Metropolitan Health Networks, Inc.
- Company type: Public
- Traded as: NYSE: MDF
- Industry: Healthcare
- Founded: 1996
- Defunct: 2012
- Fate: Acquired
- Successor: Humana
- Headquarters: United States
- Website: www.metcare.com

= MetCare =

 Metropolitan Health Networks, Inc. (MetCare) is an American health care service company providing services network (PSN) operation. The company was founded in 1996 and is based in Boca Raton, Florida. As of December 21, 2011 the company has delivered services through 33 wholly owned care practices, an ontology practice and 450 independent primary practices.
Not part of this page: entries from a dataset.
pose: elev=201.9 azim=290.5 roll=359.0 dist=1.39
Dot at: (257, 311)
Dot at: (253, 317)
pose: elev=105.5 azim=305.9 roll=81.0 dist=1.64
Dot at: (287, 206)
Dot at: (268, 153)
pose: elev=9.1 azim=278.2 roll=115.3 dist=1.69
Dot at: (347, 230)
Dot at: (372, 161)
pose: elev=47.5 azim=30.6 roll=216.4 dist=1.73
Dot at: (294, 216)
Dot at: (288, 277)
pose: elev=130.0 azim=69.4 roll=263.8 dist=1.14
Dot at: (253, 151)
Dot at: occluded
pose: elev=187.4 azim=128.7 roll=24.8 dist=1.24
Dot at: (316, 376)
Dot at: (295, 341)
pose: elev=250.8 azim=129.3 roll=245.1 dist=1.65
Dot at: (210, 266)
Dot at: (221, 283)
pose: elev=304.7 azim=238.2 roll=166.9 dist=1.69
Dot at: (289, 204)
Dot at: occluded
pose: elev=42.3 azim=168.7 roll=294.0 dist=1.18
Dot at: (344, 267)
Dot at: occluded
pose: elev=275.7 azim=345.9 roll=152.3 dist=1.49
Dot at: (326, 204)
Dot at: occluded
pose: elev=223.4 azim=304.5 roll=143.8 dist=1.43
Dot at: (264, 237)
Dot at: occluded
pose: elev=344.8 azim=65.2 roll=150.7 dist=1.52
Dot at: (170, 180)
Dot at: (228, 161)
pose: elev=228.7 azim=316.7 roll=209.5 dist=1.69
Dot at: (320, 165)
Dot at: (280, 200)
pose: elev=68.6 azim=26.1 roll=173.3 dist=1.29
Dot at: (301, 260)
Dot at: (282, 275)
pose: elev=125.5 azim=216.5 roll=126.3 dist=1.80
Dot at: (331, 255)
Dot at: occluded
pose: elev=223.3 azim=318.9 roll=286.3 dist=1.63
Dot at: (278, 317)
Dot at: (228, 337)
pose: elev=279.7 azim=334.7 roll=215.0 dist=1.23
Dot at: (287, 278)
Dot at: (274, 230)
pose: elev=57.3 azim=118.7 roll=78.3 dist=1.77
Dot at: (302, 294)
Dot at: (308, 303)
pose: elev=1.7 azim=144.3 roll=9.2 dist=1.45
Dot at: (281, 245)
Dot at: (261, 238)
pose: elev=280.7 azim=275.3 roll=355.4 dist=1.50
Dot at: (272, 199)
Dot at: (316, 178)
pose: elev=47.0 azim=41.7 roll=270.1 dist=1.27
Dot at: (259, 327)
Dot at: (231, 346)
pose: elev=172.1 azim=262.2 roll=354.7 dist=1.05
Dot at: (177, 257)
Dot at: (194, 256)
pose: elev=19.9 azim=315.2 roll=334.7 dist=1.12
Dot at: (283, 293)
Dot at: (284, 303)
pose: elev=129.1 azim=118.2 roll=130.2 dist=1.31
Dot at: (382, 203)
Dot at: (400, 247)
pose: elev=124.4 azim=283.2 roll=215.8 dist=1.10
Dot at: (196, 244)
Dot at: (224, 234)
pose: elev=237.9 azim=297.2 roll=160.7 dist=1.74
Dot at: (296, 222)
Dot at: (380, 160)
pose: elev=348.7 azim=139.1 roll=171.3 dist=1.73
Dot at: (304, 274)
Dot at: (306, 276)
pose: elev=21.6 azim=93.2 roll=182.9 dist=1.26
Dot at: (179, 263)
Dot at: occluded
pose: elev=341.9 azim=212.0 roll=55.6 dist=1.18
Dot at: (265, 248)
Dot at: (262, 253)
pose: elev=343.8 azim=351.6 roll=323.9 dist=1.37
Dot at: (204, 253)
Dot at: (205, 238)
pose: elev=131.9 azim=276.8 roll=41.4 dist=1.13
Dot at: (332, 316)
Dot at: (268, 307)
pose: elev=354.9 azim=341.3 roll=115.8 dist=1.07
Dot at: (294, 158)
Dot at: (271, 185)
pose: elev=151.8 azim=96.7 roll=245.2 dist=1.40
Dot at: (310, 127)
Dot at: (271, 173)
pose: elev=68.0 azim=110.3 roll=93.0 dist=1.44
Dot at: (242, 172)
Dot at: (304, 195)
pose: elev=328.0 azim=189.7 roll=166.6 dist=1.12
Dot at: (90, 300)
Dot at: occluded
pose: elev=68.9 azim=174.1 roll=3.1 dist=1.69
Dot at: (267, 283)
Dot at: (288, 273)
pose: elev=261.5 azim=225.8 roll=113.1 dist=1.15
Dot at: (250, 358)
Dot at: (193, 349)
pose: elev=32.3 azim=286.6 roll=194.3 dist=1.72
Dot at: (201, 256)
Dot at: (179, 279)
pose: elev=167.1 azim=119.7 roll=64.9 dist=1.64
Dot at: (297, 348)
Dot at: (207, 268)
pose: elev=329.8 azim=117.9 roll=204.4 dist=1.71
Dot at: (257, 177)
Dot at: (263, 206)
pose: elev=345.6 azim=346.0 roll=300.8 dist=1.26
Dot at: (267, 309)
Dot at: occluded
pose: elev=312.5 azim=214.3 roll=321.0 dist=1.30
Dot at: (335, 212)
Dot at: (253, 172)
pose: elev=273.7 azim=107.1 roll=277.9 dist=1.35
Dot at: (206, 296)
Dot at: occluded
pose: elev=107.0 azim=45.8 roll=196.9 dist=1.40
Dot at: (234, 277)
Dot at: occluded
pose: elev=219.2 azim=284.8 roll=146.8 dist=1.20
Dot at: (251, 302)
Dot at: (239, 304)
Its service practices cover over 20 counties in the state of Florida. The company provides medical care to about 87,500 people. In 2012, the company was awarded as one of America's Best Small Companies by Forbes.

==Background==
MetCare was founded in 1996 and began operations as a physician practice in Florida. The first business partner of the company was Humana. Thanks to the policy of Medicare Advantage membership, the company developed rapidly in 2003, delivering more services to more counties. The company acquired 35 primary care centers in Florida from MetCare of Florida and Continucare Corporation. From then on, it operated the business through its two subsidiaries, MetCare of Florida and Continucare Corporation. In 2012, the company was acquired by Humana, for over $850 million.